Soberphobia (1986) takes up the final disc and is a bit jarring after two solid discs’ worth of two-chord foolishness. It’s a huge step up in quality; the musicianship is massively improved, the lyrics are cleverer, the palette of sounds is much wider. Del’s guitar has taken on a semi-Gothic, jangly timbre (he was also playing with Goth-glam pioneers Flesh For Lulu by this time). “All About Love” is a brilliant deconstruction of the power-ballad genre; “Spirit Of Keith Moon” makes a reappearance in a more polished form, as do “Boozanza”and the celebratory “Key To The City”; “Louise Wouldn’t Like It”, “Allergic To Life” and “Every Time I See Her” are good solid punk/rock tracks with unusually thoughtful words for such an unapologetically daft band, and “Ghost In My Bedsit” is disarmingly poignant.

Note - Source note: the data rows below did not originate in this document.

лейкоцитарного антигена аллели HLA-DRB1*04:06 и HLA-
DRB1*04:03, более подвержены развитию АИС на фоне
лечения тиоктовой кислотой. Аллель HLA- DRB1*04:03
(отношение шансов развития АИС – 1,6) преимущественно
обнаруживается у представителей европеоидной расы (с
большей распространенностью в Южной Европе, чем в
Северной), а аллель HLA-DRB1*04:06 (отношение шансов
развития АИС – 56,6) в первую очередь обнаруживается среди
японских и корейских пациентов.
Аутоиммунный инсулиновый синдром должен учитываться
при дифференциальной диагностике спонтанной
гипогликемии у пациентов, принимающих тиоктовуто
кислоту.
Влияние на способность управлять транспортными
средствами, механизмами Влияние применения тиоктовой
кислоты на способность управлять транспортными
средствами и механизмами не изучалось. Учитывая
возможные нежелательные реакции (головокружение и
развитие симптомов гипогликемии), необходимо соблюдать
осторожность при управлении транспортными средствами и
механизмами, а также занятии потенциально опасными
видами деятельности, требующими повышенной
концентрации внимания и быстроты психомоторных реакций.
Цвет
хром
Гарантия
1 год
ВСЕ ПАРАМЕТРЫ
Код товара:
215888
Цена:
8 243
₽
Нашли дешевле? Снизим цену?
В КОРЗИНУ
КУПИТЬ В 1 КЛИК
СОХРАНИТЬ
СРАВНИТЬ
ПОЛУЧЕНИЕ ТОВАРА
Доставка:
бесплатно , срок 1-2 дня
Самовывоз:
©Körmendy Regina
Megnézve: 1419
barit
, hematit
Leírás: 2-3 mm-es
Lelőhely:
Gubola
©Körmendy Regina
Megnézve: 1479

Lyrically, it must be said, much of the early material has aged badly. They were the product of a much less socially and politically sensitive time, and they were never a band to shy away from a cheap laugh at anyone’s expense. Taboo-baiting and the desperate desire to shock at all costs are no longer punk rock’s preferred modus operandi and the likes of “Transvestite”, “Maniac” and “Child Molester” would be a much harder sell these days than they were in the ’80s. That aside, this collection is a nicely comprehensive package of the early days of one of punk’s perennial underdogs. A companion set of their later output (for the record that’s the Stock/Aitken/Waterman coverfest The $hit Factory, Cringe, the superb Supermodels, Schwein Lake Live, Alien Pubduction and A Foot Full Of Bullets) would be nice to see…


❉ ‘Peter and the Test Tube Babies: The Albums 1982-87’ is out now from Captain Oi!, a Cherry Red Records subsidiary. RRP £23.99.